ZURIQUE - Telejornal da noite na emissora Tele Zurich informou nesta quarta-feira que a advogada brasileira Paula Oliveira já teria confessado à polícia que inventou o caso da agressão por neonazistas. A informação foi dada também pela revista Welt Wache, uma publicação conservadora ligada ao partido do Povo da Suíça (SVP) cuja sigla teria sido marcada no corpo da brasileira.

Redação com agências |


Citando fontes da polícia, os dois veículos informam que a advogada teria confessado inclusive ser autora dos ferimentos na própria pele. Paula teria informado que comprou o estilete numa loja chamada Ikea. Os motivos pelos quais a brasileira teria inventado o ataque não foram revelados pela mídia.

Em entrevista ao "Jornal Nacional", da Rede Globo, o advogado de Paula afirmou que sua cliente ainda não deu nenhum depoimento formal. O pai da brasileira, Paulo Oliveira, reafirmou que não tem motivo para desconfiar de sua filha.

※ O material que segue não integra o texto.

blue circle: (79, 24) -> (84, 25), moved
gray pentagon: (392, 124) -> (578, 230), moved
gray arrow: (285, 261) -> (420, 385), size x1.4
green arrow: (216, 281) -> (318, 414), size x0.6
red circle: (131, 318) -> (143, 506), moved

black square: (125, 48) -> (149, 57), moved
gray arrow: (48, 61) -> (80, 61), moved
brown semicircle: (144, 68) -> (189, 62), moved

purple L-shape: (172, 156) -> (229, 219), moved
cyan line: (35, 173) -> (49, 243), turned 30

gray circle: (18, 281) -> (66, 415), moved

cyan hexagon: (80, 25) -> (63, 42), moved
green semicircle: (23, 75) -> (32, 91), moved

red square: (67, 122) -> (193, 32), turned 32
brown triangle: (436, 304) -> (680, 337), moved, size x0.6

A brasileira ficou seis dias hospitalizada depois de alegar ter perdido os bebês em consequência de um ataque de três supostos neonazistas na semana passada, uma versão contestada desde o início pelas autoridades suíças.

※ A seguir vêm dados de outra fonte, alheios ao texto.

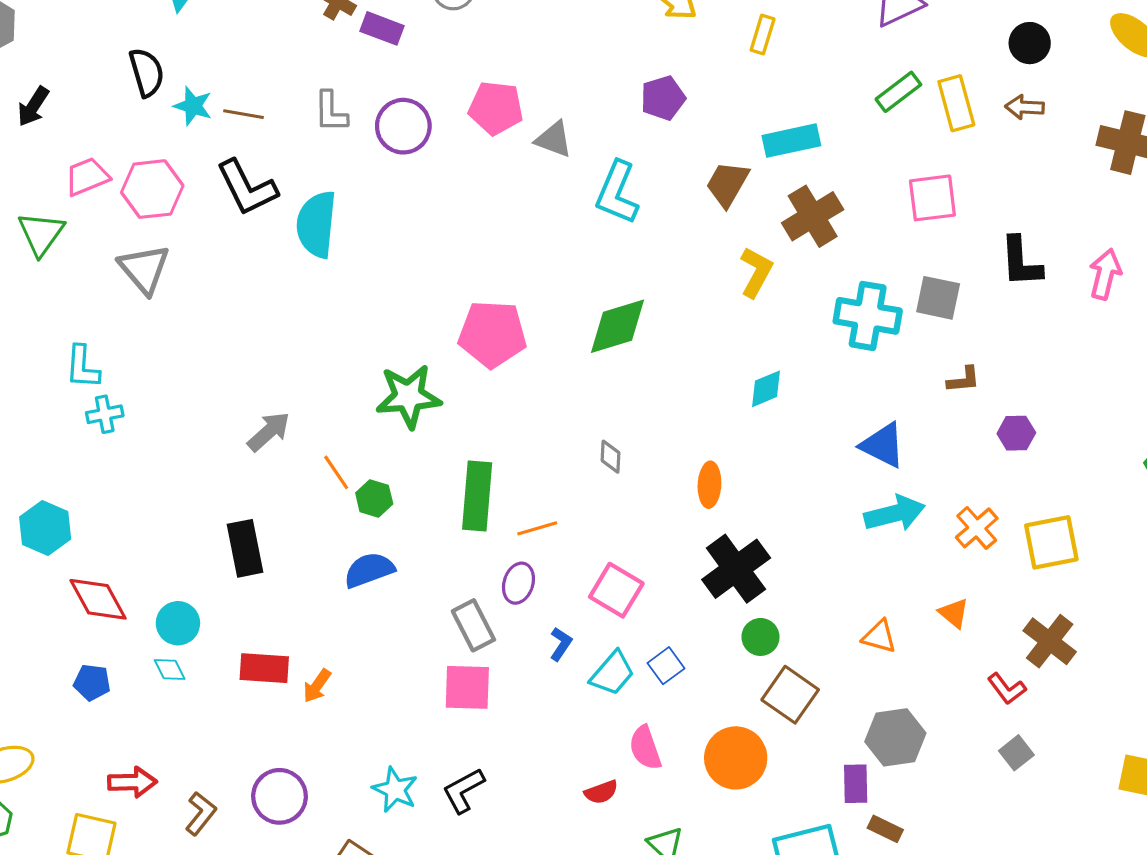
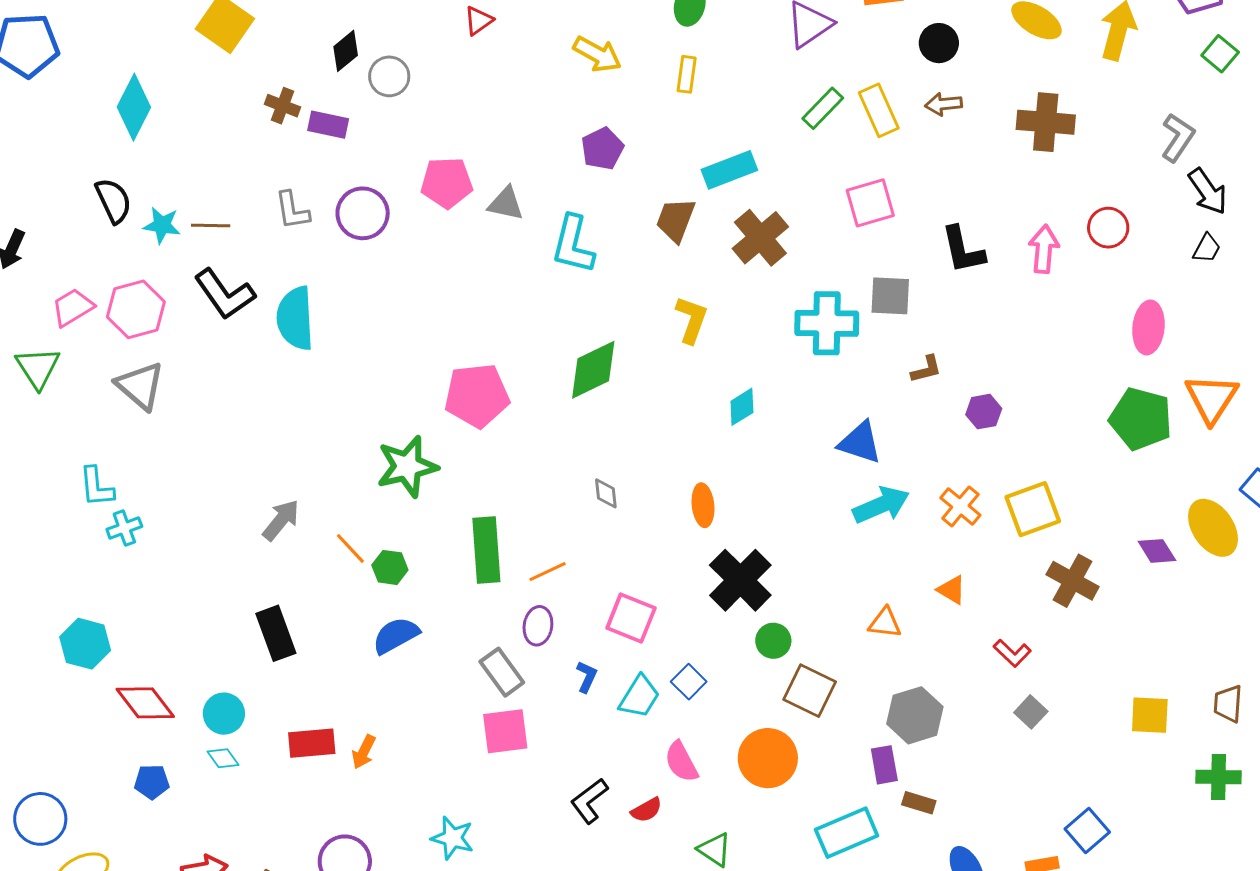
yellow L-shape: (756, 272) -> (692, 320), moved
brown cross: (1050, 641) -> (1073, 581), moved
black L-shape: (463, 790) -> (589, 801), moved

Nesta quarta-feira, Paula Oliveira foi indiciada pela promotoria pública de Justiça de Zurique "por suspeita de induzir as autoridades ao erro". A promotoria também apreendeu o passaporte da brasileira para evitar que ela deixe a Suíça.

Também foi solicitada a indicação de um advogado público, Roger Müller, para defendê-la. O promotor responsável pelo indiciamento, Marcel Frei, não soube dizer quanto tempo Paula pode ser mantida na Suíça. "Mas será até conseguirmos fazer todas as perguntas que queremos fazer a ela", disse Frei.

"Quero conversar com ela o mais rapidamente possível, de preferência ainda nesta semana, mas tudo vai depender do que conseguirmos acertar com o advogado dela, portanto, falar em datas neste momento seria pura especulação", afirmou o promotor à BBC Brasil.


Corpo de brasileira foi marcado com sigla de partido de extrema direita / AE

O advogado preferiu não dar informações sobre a reação de Paula à notícia do indiciamento, mas disse que o pai da brasileira, Paulo Oliveira, é promotor público e "sabe que as medidas judiciais da Suíça são parecidas com o que ocorreria no Brasil em um caso como este".

Entenda o caso

Na semana passada, a brasileira disse à polícia que foi agredida por um grupo de três neonazistas, que teriam feito cortes em seu abdômen e provocado o aborto de dois bebês.

Um legista do Instituto de Medicina Forense da Universidade de Zurique, entretanto, afirmou, depois de analisar exames feitos na brasileira, que ela não estava grávida no momento do suposto ataque e que ela mesma poderia ter feito os ferimentos em seu corpo.